The news was announced by the show’s producer, Cameron Mackintosh, in a recent issue of the Evening Standard. “Andrew and I have had to sadly permanently shut down our London and U.K. touring productions of The Phantom of the Opera,” he said, “but (we) are determined to bring it back to London in the future.”
Sir Andrew Lloyd Weber was also keen to emphasise that the show would return. “As far as I’m concerned” he wrote on Twitter “Phantom will reopen as soon as is possible.”
Despite the government’s announcement that indoor performances could resume at theatres able to implement socially distancing, the onerous criterion placed on the sector means that for many venues, it is just not financially viable to return.

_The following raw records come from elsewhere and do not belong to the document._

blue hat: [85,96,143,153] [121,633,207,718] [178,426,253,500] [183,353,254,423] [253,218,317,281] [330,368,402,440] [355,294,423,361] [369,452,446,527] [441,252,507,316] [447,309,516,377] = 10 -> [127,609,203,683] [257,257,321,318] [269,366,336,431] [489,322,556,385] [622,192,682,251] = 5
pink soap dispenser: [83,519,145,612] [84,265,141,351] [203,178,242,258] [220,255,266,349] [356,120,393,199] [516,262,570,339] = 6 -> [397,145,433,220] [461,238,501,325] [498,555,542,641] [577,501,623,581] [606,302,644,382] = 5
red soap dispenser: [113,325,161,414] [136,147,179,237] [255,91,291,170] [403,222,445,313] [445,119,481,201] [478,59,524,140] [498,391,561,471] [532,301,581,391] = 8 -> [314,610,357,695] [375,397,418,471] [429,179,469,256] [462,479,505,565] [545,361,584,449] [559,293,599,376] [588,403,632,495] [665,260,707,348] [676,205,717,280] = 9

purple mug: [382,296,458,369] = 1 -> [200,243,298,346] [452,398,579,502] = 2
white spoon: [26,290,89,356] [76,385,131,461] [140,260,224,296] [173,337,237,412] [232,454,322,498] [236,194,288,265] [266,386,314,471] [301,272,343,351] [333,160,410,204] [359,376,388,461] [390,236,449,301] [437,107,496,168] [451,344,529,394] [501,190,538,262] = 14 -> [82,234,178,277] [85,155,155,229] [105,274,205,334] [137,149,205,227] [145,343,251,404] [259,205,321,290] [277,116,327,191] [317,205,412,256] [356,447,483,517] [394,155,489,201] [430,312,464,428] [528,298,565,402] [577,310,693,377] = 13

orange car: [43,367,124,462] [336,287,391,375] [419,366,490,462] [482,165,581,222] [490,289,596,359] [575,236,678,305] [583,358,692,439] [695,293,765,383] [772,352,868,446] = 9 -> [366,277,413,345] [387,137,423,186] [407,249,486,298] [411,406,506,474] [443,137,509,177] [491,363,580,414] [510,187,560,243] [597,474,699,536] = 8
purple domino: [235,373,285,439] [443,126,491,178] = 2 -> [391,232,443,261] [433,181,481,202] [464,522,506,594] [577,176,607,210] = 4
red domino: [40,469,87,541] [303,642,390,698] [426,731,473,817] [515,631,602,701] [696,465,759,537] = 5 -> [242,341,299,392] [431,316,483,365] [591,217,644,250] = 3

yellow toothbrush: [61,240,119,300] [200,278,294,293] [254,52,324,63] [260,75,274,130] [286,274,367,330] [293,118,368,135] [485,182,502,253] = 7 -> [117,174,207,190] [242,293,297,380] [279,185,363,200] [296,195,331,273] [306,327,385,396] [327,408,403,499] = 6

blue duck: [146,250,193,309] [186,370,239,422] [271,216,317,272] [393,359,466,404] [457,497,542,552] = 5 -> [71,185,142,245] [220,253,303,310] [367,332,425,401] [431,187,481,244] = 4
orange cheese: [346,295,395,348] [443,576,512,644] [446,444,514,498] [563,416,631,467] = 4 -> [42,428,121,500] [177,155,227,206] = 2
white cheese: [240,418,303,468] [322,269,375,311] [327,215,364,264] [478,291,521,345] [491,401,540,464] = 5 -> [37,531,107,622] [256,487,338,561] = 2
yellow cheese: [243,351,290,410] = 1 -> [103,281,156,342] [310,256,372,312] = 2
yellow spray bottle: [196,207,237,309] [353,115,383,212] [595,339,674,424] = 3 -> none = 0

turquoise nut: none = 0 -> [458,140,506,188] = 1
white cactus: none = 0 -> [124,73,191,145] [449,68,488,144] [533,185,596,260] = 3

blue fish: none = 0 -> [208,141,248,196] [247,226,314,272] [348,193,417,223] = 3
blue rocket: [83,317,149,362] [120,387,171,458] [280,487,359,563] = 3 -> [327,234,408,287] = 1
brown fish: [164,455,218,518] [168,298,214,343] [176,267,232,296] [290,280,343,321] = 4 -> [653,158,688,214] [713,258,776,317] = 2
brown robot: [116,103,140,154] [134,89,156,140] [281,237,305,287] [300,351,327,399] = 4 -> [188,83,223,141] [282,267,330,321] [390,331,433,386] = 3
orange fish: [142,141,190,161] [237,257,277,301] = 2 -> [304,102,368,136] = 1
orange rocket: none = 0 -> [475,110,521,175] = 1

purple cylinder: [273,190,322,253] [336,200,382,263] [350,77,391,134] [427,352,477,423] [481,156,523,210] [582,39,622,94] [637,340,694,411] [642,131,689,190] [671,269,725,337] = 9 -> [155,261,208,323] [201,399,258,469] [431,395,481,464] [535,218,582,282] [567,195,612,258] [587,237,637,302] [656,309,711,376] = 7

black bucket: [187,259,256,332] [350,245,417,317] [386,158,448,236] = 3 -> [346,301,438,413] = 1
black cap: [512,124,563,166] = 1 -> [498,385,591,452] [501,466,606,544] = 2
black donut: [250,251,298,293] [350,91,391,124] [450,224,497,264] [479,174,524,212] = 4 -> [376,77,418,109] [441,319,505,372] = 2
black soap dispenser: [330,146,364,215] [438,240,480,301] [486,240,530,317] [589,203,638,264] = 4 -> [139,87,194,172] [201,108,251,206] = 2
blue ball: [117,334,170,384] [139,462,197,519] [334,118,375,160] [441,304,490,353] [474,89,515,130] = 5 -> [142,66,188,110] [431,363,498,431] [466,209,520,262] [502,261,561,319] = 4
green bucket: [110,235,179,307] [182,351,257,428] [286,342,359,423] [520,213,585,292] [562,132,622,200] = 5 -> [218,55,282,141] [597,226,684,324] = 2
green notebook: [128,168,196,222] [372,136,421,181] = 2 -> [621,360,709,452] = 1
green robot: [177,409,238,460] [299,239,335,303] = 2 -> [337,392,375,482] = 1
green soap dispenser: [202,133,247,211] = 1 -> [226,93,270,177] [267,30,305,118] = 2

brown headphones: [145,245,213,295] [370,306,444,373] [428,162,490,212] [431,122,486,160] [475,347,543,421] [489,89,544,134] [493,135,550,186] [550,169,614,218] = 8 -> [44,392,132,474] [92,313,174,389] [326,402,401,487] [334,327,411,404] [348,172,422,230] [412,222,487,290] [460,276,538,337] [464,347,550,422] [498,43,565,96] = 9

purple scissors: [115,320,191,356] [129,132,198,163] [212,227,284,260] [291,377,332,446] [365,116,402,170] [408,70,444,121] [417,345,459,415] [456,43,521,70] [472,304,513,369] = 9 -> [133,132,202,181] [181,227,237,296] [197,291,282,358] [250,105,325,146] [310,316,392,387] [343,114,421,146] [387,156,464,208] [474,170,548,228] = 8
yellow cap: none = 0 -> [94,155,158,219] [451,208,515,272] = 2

The move, part of the government’s road map for getting the arts and cultural sector up and running again, will require venues to operate at a reduced capacity, enforce social distancing on artists and visitors and schedule regular deep cleaning of auditoriums and all visitor areas.
In addition, singing and the playing of brass and wind instruments in groups or in front of an audience is not allowed under the current guidelines.
In light of the many challenges that venues currently face, many theatres have elected to cancel all performances in 2020 and to instead focus on getting themselves back up and running once social distancing is at an end.